Exercise: Reproduce every one of the following rows verbatim, with no alterations of any kind.

Stored data entries:
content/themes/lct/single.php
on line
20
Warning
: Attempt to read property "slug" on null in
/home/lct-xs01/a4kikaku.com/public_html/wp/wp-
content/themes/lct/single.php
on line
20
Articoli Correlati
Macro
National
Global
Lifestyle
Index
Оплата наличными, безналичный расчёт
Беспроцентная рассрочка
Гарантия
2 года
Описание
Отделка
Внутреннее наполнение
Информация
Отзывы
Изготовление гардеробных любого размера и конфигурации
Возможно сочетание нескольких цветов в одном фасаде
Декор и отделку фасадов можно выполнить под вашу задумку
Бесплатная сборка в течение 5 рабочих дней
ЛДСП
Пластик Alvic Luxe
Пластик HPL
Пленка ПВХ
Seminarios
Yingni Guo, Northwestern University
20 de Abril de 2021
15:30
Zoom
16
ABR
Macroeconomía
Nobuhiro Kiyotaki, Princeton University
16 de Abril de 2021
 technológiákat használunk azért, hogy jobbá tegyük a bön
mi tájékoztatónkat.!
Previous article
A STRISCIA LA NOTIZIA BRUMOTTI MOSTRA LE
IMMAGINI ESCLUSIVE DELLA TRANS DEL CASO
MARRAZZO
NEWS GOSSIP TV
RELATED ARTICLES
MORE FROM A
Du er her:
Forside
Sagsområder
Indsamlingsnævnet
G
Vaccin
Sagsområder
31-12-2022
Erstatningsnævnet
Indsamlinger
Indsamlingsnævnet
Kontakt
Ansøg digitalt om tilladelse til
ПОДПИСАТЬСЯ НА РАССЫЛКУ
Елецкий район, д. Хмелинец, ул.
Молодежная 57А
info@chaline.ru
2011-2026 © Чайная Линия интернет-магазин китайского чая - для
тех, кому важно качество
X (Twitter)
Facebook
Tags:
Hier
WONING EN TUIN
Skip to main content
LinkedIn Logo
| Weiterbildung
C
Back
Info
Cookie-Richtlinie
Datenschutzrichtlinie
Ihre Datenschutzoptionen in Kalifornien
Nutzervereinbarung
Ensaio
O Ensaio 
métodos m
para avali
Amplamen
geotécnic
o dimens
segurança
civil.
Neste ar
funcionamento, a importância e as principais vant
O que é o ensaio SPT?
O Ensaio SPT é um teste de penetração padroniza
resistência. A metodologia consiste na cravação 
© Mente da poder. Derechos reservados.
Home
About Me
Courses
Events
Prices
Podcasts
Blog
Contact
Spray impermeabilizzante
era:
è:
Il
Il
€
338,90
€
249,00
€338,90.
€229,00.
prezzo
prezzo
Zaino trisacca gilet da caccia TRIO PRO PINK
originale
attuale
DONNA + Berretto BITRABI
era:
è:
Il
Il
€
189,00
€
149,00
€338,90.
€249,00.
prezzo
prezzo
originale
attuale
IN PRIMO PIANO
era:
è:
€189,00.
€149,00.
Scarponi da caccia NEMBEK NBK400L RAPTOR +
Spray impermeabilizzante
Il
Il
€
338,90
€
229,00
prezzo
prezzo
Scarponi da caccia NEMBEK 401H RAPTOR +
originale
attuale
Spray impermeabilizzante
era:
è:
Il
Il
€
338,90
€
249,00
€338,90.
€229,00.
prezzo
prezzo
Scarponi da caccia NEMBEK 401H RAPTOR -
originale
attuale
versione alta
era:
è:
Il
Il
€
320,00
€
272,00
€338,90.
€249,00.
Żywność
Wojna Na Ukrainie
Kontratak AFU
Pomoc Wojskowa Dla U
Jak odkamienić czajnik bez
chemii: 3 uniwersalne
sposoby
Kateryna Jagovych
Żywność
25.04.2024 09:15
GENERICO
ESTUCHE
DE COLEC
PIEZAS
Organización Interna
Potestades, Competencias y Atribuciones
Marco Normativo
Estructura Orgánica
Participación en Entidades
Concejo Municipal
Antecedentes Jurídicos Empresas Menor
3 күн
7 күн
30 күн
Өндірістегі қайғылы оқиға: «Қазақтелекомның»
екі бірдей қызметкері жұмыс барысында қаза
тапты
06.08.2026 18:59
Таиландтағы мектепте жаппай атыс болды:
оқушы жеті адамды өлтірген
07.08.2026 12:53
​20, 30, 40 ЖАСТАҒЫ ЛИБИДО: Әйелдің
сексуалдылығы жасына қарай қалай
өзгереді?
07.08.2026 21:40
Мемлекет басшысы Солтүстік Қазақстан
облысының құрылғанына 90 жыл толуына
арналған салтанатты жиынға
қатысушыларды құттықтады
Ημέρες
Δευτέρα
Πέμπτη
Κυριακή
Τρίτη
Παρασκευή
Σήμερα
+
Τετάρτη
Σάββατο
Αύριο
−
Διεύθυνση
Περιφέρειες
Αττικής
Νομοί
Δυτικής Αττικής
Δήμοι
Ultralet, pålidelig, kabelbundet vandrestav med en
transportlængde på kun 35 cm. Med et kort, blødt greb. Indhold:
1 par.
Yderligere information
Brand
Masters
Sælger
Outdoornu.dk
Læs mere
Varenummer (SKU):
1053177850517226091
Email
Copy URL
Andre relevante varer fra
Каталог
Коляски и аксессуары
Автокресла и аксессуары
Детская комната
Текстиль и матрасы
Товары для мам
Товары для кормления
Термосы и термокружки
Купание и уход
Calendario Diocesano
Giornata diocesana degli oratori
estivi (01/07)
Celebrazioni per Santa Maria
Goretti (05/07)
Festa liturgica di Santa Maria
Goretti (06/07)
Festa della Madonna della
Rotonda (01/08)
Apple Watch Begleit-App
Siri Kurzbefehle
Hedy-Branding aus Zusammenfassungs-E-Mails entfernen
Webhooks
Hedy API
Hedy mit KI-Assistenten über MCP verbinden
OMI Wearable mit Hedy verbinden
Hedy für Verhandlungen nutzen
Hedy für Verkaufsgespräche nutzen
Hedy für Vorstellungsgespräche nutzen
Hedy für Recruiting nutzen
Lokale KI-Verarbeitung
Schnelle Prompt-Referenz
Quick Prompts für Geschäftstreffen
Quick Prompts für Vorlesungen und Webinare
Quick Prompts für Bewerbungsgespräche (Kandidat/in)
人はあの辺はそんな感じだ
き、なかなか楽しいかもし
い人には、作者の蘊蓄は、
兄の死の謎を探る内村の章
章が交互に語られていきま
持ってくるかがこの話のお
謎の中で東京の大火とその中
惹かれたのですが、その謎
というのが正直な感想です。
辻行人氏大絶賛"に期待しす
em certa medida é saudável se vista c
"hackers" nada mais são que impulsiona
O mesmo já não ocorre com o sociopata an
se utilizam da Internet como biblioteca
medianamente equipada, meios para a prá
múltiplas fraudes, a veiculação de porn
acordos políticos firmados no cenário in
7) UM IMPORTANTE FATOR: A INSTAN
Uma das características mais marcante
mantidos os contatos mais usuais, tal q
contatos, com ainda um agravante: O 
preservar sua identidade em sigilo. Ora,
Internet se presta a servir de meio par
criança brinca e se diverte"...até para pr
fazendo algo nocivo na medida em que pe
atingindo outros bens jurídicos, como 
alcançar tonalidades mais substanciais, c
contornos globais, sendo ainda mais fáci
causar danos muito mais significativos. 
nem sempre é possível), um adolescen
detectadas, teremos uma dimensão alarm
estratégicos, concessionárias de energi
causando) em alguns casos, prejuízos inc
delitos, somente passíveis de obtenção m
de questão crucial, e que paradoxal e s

Answer section:
content/themes/lct/single.php
on line
20
Warning
: Attempt to read property "slug" on null in
/home/lct-xs01/a4kikaku.com/public_html/wp/wp-
content/themes/lct/single.php
on line
20
Articoli Correlati
Macro
National
Global
Lifestyle
Index
Оплата наличными, безналичный расчёт
Беспроцентная рассрочка
Гарантия
2 года
Описание
Отделка
Внутреннее наполнение
Информация
Отзывы
Изготовление гардеробных любого размера и конфигурации
Возможно сочетание нескольких цветов в одном фасаде
Декор и отделку фасадов можно выполнить под вашу задумку
Бесплатная сборка в течение 5 рабочих дней
ЛДСП
Пластик Alvic Luxe
Пластик HPL
Пленка ПВХ
Seminarios
Yingni Guo, Northwestern University
20 de Abril de 2021
15:30
Zoom
16
ABR
Macroeconomía
Nobuhiro Kiyotaki, Princeton University
16 de Abril de 2021
 technológiákat használunk azért, hogy jobbá tegyük a bön
mi tájékoztatónkat.!
Previous article
A STRISCIA LA NOTIZIA BRUMOTTI MOSTRA LE
IMMAGINI ESCLUSIVE DELLA TRANS DEL CASO
MARRAZZO
NEWS GOSSIP TV
RELATED ARTICLES
MORE FROM A
Du er her:
Forside
Sagsområder
Indsamlingsnævnet
G
Vaccin
Sagsområder
31-12-2022
Erstatningsnævnet
Indsamlinger
Indsamlingsnævnet
Kontakt
Ansøg digitalt om tilladelse til
ПОДПИСАТЬСЯ НА РАССЫЛКУ
Елецкий район, д. Хмелинец, ул.
Молодежная 57А
info@chaline.ru
2011-2026 © Чайная Линия интернет-магазин китайского чая - для
тех, кому важно качество
X (Twitter)
Facebook
Tags:
Hier
WONING EN TUIN
Skip to main content
LinkedIn Logo
| Weiterbildung
C
Back
Info
Cookie-Richtlinie
Datenschutzrichtlinie
Ihre Datenschutzoptionen in Kalifornien
Nutzervereinbarung
Ensaio
O Ensaio 
métodos m
para avali
Amplamen
geotécnic
o dimens
segurança
civil.
Neste ar
funcionamento, a importância e as principais vant
O que é o ensaio SPT?
O Ensaio SPT é um teste de penetração padroniza
resistência. A metodologia consiste na cravação 
© Mente da poder. Derechos reservados.
Home
About Me
Courses
Events
Prices
Podcasts
Blog
Contact
Spray impermeabilizzante
era:
è:
Il
Il
€
338,90
€
249,00
€338,90.
€229,00.
prezzo
prezzo
Zaino trisacca gilet da caccia TRIO PRO PINK
originale
attuale
DONNA + Berretto BITRABI
era:
è:
Il
Il
€
189,00
€
149,00
€338,90.
€249,00.
prezzo
prezzo
originale
attuale
IN PRIMO PIANO
era:
è:
€189,00.
€149,00.
Scarponi da caccia NEMBEK NBK400L RAPTOR +
Spray impermeabilizzante
Il
Il
€
338,90
€
229,00
prezzo
prezzo
Scarponi da caccia NEMBEK 401H RAPTOR +
originale
attuale
Spray impermeabilizzante
era:
è:
Il
Il
€
338,90
€
249,00
€338,90.
€229,00.
prezzo
prezzo
Scarponi da caccia NEMBEK 401H RAPTOR -
originale
attuale
versione alta
era:
è:
Il
Il
€
320,00
€
272,00
€338,90.
€249,00.
Żywność
Wojna Na Ukrainie
Kontratak AFU
Pomoc Wojskowa Dla U
Jak odkamienić czajnik bez
chemii: 3 uniwersalne
sposoby
Kateryna Jagovych
Żywność
25.04.2024 09:15
GENERICO
ESTUCHE
DE COLEC
PIEZAS
Organización Interna
Potestades, Competencias y Atribuciones
Marco Normativo
Estructura Orgánica
Participación en Entidades
Concejo Municipal
Antecedentes Jurídicos Empresas Menor
3 күн
7 күн
30 күн
Өндірістегі қайғылы оқиға: «Қазақтелекомның»
екі бірдей қызметкері жұмыс барысында қаза
тапты
06.08.2026 18:59
Таиландтағы мектепте жаппай атыс болды:
оқушы жеті адамды өлтірген
07.08.2026 12:53
​20, 30, 40 ЖАСТАҒЫ ЛИБИДО: Әйелдің
сексуалдылығы жасына қарай қалай
өзгереді?
07.08.2026 21:40
Мемлекет басшысы Солтүстік Қазақстан
облысының құрылғанына 90 жыл толуына
арналған салтанатты жиынға
қатысушыларды құттықтады
Ημέρες
Δευτέρα
Πέμπτη
Κυριακή
Τρίτη
Παρασκευή
Σήμερα
+
Τετάρτη
Σάββατο
Αύριο
−
Διεύθυνση
Περιφέρειες
Αττικής
Νομοί
Δυτικής Αττικής
Δήμοι
Ultralet, pålidelig, kabelbundet vandrestav med en
transportlængde på kun 35 cm. Med et kort, blødt greb. Indhold:
1 par.
Yderligere information
Brand
Masters
Sælger
Outdoornu.dk
Læs mere
Varenummer (SKU):
1053177850517226091
Email
Copy URL
Andre relevante varer fra
Каталог
Коляски и аксессуары
Автокресла и аксессуары
Детская комната
Текстиль и матрасы
Товары для мам
Товары для кормления
Термосы и термокружки
Купание и уход
Calendario Diocesano
Giornata diocesana degli oratori
estivi (01/07)
Celebrazioni per Santa Maria
Goretti (05/07)
Festa liturgica di Santa Maria
Goretti (06/07)
Festa della Madonna della
Rotonda (01/08)
Apple Watch Begleit-App
Siri Kurzbefehle
Hedy-Branding aus Zusammenfassungs-E-Mails entfernen
Webhooks
Hedy API
Hedy mit KI-Assistenten über MCP verbinden
OMI Wearable mit Hedy verbinden
Hedy für Verhandlungen nutzen
Hedy für Verkaufsgespräche nutzen
Hedy für Vorstellungsgespräche nutzen
Hedy für Recruiting nutzen
Lokale KI-Verarbeitung
Schnelle Prompt-Referenz
Quick Prompts für Geschäftstreffen
Quick Prompts für Vorlesungen und Webinare
Quick Prompts für Bewerbungsgespräche (Kandidat/in)
人はあの辺はそんな感じだ
き、なかなか楽しいかもし
い人には、作者の蘊蓄は、
兄の死の謎を探る内村の章
章が交互に語られていきま
持ってくるかがこの話のお
謎の中で東京の大火とその中
惹かれたのですが、その謎
というのが正直な感想です。
辻行人氏大絶賛"に期待しす
em certa medida é saudável se vista c
"hackers" nada mais são que impulsiona
O mesmo já não ocorre com o sociopata an
se utilizam da Internet como biblioteca
medianamente equipada, meios para a prá
múltiplas fraudes, a veiculação de porn
acordos políticos firmados no cenário in
7) UM IMPORTANTE FATOR: A INSTAN
Uma das características mais marcante
mantidos os contatos mais usuais, tal q
contatos, com ainda um agravante: O 
preservar sua identidade em sigilo. Ora,
Internet se presta a servir de meio par
criança brinca e se diverte"...até para pr
fazendo algo nocivo na medida em que pe
atingindo outros bens jurídicos, como 
alcançar tonalidades mais substanciais, c
contornos globais, sendo ainda mais fáci
causar danos muito mais significativos. 
nem sempre é possível), um adolescen
detectadas, teremos uma dimensão alarm
estratégicos, concessionárias de energi
causando) em alguns casos, prejuízos inc
delitos, somente passíveis de obtenção m
de questão crucial, e que paradoxal e s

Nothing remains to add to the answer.